By reconciling parties around common energy and water objectives, the researchers identified at least five concrete benefits of such integrated hydro-solar-wind planning. First, Ethiopia could become Africa's largest power exporter while reducing its dependence on hydropower and lowering its electricity generation costs on the long term. Second, consumption of polluting fossil fuels in Sudan and other eastern African countries could be displaced by solar and wind power, backed up by GERD. Third, thanks to the proposed operation scheme of GERD, Egypt could receive more water during dry years than before and would not need to change the operation of its own High Aswan Dam. Fourth, Ethiopia would make more efficient use of its mega-dam's more than a dozen turbines by frequently producing at peak power whenever solar and wind would be unavailable. And fifth, Nile river ecology across Sudan would be less affected by the new dam, as flow seasonality is an important component of rivers' ecological sustainability.
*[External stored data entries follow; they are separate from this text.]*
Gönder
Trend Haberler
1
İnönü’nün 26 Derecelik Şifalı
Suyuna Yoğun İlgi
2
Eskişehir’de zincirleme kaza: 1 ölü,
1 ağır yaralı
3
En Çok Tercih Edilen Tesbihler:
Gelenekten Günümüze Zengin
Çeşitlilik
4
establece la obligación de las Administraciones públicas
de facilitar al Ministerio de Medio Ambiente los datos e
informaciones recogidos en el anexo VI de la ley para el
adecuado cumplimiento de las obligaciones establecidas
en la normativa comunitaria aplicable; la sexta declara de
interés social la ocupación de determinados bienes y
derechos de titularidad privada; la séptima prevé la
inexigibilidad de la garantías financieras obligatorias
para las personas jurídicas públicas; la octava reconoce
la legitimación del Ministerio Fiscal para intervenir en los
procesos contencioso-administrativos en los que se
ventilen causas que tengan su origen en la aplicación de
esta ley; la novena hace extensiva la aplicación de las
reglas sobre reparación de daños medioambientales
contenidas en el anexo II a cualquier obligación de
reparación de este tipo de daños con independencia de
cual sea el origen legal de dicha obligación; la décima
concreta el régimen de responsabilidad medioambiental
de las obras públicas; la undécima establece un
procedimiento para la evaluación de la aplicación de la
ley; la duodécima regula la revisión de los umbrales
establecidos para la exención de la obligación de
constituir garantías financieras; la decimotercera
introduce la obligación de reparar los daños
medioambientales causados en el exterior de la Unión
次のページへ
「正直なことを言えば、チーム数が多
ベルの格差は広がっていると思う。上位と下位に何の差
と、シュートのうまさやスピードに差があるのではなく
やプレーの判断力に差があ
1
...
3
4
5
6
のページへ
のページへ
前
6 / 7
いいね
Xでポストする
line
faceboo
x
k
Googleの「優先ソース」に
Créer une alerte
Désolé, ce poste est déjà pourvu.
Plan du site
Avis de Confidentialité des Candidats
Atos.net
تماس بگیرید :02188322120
According to the authors, the entire eastern African region stands to contribute. "Ethiopia could theoretically go alone, using GERD to back up its own solar and wind power," says Sterl. "But it would work much better if, say, Sudan were to join in - it has better solar and wind resources than Ethiopia, allowing for better hydro-solar-wind synergies and reducing the overall costs of renewable power generation. Egypt has great solar and wind resources too, as do Djibouti, South Sudan and other eastern African countries. Regional cooperation in a common, Eastern African Power Pool could be key."
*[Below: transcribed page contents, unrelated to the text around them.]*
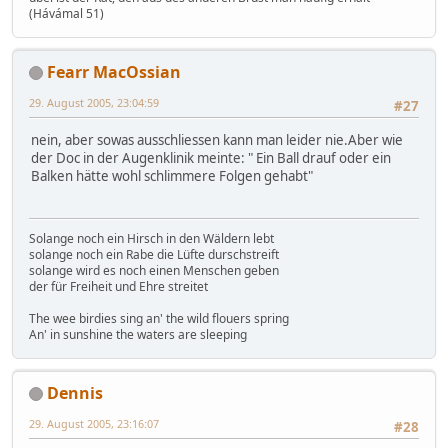
(Hávámal 51)
Fearr MacOssian
29. August 2005, 23:04:59
#27
nein, aber sowas ausschliessen kann man leider nie.Aber wie
der Doc in der Augenklinik meinte: " Ein Ball drauf oder ein
Balken hätte wohl schlimmere Folgen gehabt"
Solange noch ein Hirsch in den Wäldern lebt
solange noch ein Rabe die Lüfte durschstreift
solange wird es noch einen Menschen geben
der für Freiheit und Ehre streitet
The wee birdies sing an' the wild flouers spring
An' in sunshine the waters are sleeping
Dennis
29. August 2005, 23:16:07
#28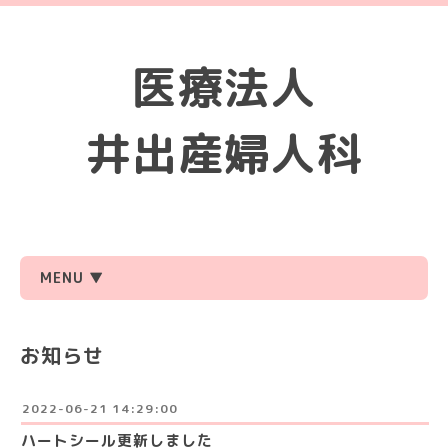
医療法人
井出産婦人科
MENU ▼
お知らせ
2022-06-21 14:29:00
ハートシール更新しました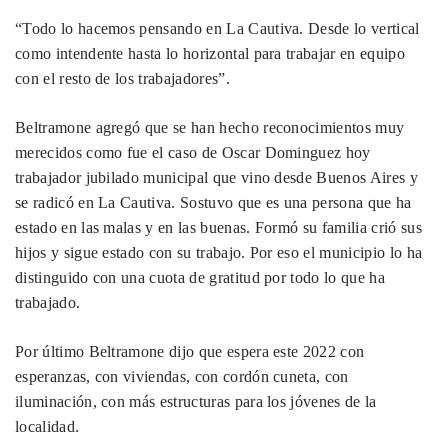
“Todo lo hacemos pensando en La Cautiva. Desde lo vertical
como intendente hasta lo horizontal para trabajar en equipo
con el resto de los trabajadores”.
Beltramone agregó que se han hecho reconocimientos muy
merecidos como fue el caso de Oscar Dominguez hoy
trabajador jubilado municipal que vino desde Buenos Aires y
se radicó en La Cautiva. Sostuvo que es una persona que ha
estado en las malas y en las buenas. Formó su familia crió sus
hijos y sigue estado con su trabajo. Por eso el municipio lo ha
distinguido con una cuota de gratitud por todo lo que ha
trabajado.
Por último Beltramone dijo que espera este 2022 con
esperanzas, con viviendas, con cordón cuneta, con
iluminación, con más estructuras para los jóvenes de la
localidad.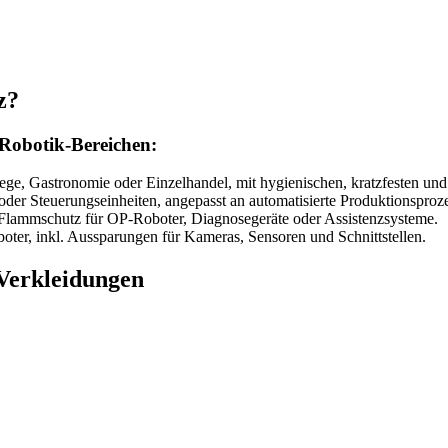
z?
Robotik-Bereichen:
ege, Gastronomie oder Einzelhandel, mit hygienischen, kratzfesten und 
oder Steuerungseinheiten, angepasst an automatisierte Produktionsproz
lammschutz für OP-Roboter, Diagnosegeräte oder Assistenzsysteme.
oter, inkl. Aussparungen für Kameras, Sensoren und Schnittstellen.
Verkleidungen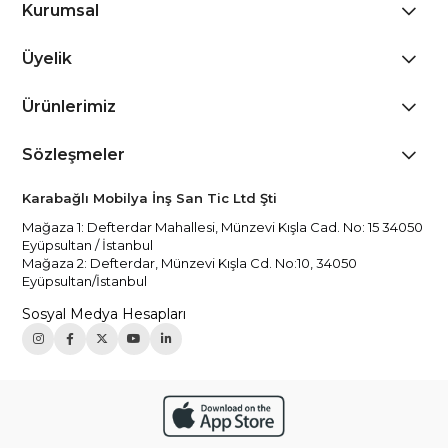
Kurumsal
Üyelik
Ürünlerimiz
Sözleşmeler
Karabağlı Mobilya İnş San Tic Ltd Şti
Mağaza 1: Defterdar Mahallesi, Münzevi Kışla Cad. No: 15 34050
Eyüpsultan / İstanbul
Mağaza 2: Defterdar, Münzevi Kışla Cd. No:10, 34050
Eyüpsultan/İstanbul
Sosyal Medya Hesapları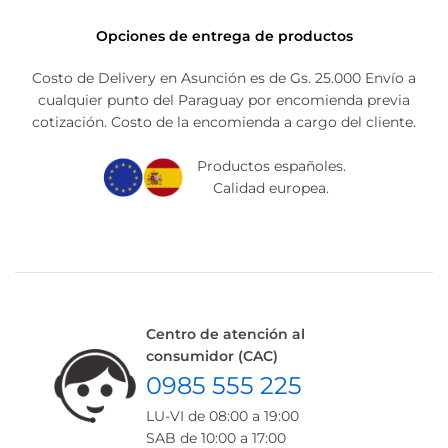
Opciones de entrega de productos
Costo de Delivery en Asunción es de Gs. 25.000 Envío a
cualquier punto del Paraguay por encomienda previa
cotización. Costo de la encomienda a cargo del cliente.
Productos españoles.
Calidad europea.
Centro de atención al
consumidor (CAC)
0985 555 225
LU-VI de 08:00 a 19:00
SAB de 10:00 a 17:00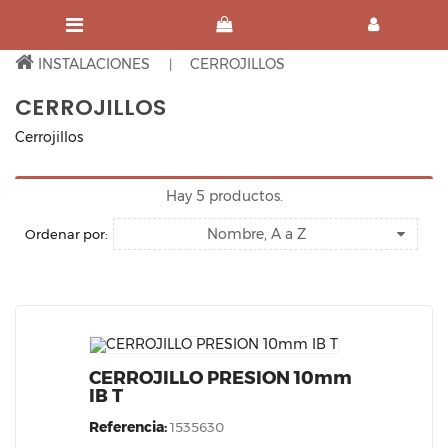
INSTALACIONES
CERROJILLOS
CERROJILLOS
Cerrojillos
Hay 5 productos.
Nombre, A a Z
Ordenar por:
CERROJILLO PRESION 10mm
IB T
Referencia:
1535630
The results of the study suggest that integrated hydro-solar-wind planning could be a highly interesting option to discuss in the ongoing GERD negotations between Ethiopia, Sudan and Egypt. "You could call it a win-win situation," says prof. Wim Thiery, climate researcher at VUB and co-author of the study. "The entire region would benefit."

Model

The researchers obtained their results by using a dedicated, highly detailed computer model (REVUB) conceived to simulate the operation of hydropower dams alongside other renewables, like solar and wind power. The model was originally created by the same VUB-researchers in 2019 to study renewable electricity scenarios for West Africa. Later, as the GERD negotiations became more and more present in the media, the researchers realised they could directly apply the same tool to study solar and wind power as potential solutions to the GERD conflict.